#### Records shown:
• • •
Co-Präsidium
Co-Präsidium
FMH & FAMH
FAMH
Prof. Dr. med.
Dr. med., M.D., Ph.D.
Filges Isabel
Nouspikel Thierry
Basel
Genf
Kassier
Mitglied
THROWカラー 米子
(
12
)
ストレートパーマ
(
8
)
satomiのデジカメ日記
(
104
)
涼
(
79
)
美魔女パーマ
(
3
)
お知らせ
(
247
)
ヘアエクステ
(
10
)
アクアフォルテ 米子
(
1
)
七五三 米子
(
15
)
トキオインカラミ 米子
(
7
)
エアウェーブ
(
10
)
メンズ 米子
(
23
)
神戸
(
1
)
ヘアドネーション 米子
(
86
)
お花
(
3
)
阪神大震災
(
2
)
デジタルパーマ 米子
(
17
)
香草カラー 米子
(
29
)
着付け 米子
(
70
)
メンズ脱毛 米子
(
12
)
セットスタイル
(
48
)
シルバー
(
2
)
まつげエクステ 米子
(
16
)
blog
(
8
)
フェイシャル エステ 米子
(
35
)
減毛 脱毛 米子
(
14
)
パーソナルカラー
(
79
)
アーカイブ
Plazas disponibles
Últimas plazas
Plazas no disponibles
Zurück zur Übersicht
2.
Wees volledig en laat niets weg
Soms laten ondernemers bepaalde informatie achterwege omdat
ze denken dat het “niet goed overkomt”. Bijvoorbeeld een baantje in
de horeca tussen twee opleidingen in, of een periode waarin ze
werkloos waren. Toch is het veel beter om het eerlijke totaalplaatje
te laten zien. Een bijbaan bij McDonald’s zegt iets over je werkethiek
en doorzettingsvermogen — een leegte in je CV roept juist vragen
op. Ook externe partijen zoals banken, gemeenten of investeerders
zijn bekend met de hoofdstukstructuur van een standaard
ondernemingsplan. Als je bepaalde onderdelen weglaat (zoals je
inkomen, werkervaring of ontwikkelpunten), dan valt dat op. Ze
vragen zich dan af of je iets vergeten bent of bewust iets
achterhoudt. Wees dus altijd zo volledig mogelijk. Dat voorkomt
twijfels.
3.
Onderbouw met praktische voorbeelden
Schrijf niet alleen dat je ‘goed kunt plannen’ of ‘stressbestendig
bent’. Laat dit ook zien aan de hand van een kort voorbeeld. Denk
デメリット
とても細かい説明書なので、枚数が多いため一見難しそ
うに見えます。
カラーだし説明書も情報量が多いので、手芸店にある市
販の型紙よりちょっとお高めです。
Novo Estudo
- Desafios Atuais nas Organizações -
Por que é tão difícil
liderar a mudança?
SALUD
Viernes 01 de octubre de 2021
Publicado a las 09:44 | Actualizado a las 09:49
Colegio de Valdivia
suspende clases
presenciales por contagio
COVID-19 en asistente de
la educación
• • •
#### What you are asked to do:
Write out all of the lines above verbatim, in their original order and with each on its own line.

#### Solution below:
Co-Präsidium
Co-Präsidium
FMH & FAMH
FAMH
Prof. Dr. med.
Dr. med., M.D., Ph.D.
Filges Isabel
Nouspikel Thierry
Basel
Genf
Kassier
Mitglied
THROWカラー 米子
(
12
)
ストレートパーマ
(
8
)
satomiのデジカメ日記
(
104
)
涼
(
79
)
美魔女パーマ
(
3
)
お知らせ
(
247
)
ヘアエクステ
(
10
)
アクアフォルテ 米子
(
1
)
七五三 米子
(
15
)
トキオインカラミ 米子
(
7
)
エアウェーブ
(
10
)
メンズ 米子
(
23
)
神戸
(
1
)
ヘアドネーション 米子
(
86
)
お花
(
3
)
阪神大震災
(
2
)
デジタルパーマ 米子
(
17
)
香草カラー 米子
(
29
)
着付け 米子
(
70
)
メンズ脱毛 米子
(
12
)
セットスタイル
(
48
)
シルバー
(
2
)
まつげエクステ 米子
(
16
)
blog
(
8
)
フェイシャル エステ 米子
(
35
)
減毛 脱毛 米子
(
14
)
パーソナルカラー
(
79
)
アーカイブ
Plazas disponibles
Últimas plazas
Plazas no disponibles
Zurück zur Übersicht
2.
Wees volledig en laat niets weg
Soms laten ondernemers bepaalde informatie achterwege omdat
ze denken dat het “niet goed overkomt”. Bijvoorbeeld een baantje in
de horeca tussen twee opleidingen in, of een periode waarin ze
werkloos waren. Toch is het veel beter om het eerlijke totaalplaatje
te laten zien. Een bijbaan bij McDonald’s zegt iets over je werkethiek
en doorzettingsvermogen — een leegte in je CV roept juist vragen
op. Ook externe partijen zoals banken, gemeenten of investeerders
zijn bekend met de hoofdstukstructuur van een standaard
ondernemingsplan. Als je bepaalde onderdelen weglaat (zoals je
inkomen, werkervaring of ontwikkelpunten), dan valt dat op. Ze
vragen zich dan af of je iets vergeten bent of bewust iets
achterhoudt. Wees dus altijd zo volledig mogelijk. Dat voorkomt
twijfels.
3.
Onderbouw met praktische voorbeelden
Schrijf niet alleen dat je ‘goed kunt plannen’ of ‘stressbestendig
bent’. Laat dit ook zien aan de hand van een kort voorbeeld. Denk
デメリット
とても細かい説明書なので、枚数が多いため一見難しそ
うに見えます。
カラーだし説明書も情報量が多いので、手芸店にある市
販の型紙よりちょっとお高めです。
Novo Estudo
- Desafios Atuais nas Organizações -
Por que é tão difícil
liderar a mudança?
SALUD
Viernes 01 de octubre de 2021
Publicado a las 09:44 | Actualizado a las 09:49
Colegio de Valdivia
suspende clases
presenciales por contagio
COVID-19 en asistente de
la educación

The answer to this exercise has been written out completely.